YOUR GOAL
With the string "lược" as the filter, copy each matching line from the records.

SOURCE RECORDS
━━━━━━━━

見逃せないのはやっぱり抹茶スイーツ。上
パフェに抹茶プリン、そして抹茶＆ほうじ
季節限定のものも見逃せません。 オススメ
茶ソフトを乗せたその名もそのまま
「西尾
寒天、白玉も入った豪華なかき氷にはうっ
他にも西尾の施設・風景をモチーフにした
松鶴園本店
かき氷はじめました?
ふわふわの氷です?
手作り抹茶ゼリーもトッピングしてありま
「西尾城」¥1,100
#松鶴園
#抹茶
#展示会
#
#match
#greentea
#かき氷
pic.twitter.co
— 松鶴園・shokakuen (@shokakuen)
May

━━━━━━━━

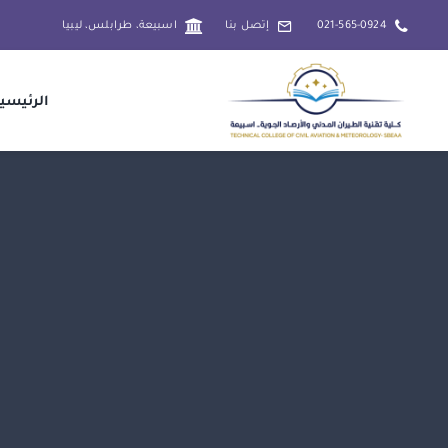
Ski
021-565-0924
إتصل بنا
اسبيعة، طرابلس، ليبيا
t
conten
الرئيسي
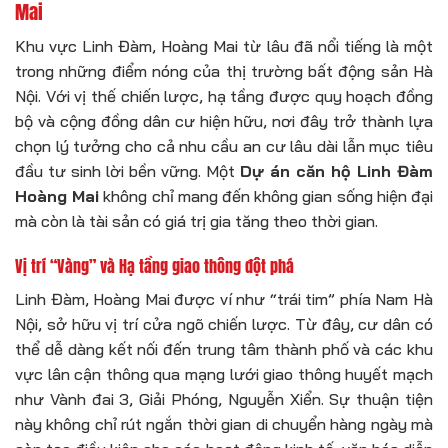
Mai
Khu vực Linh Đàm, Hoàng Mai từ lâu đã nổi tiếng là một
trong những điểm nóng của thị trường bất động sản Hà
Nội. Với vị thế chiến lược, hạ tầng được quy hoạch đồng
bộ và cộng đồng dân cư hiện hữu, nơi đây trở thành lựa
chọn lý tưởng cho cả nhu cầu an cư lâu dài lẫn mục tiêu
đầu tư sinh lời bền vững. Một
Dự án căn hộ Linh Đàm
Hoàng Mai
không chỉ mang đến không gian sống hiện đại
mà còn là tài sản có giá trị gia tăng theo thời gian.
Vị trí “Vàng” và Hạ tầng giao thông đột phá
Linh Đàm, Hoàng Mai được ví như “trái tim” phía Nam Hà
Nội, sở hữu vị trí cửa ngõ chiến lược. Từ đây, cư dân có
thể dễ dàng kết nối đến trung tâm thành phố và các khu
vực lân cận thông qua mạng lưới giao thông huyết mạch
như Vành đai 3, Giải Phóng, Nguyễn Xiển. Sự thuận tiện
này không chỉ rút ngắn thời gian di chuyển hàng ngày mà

━━━━━━━━

RESPONSE
Nội. Với vị thế chiến lược, hạ tầng được quy hoạch đồng
Nội, sở hữu vị trí cửa ngõ chiến lược. Từ đây, cư dân có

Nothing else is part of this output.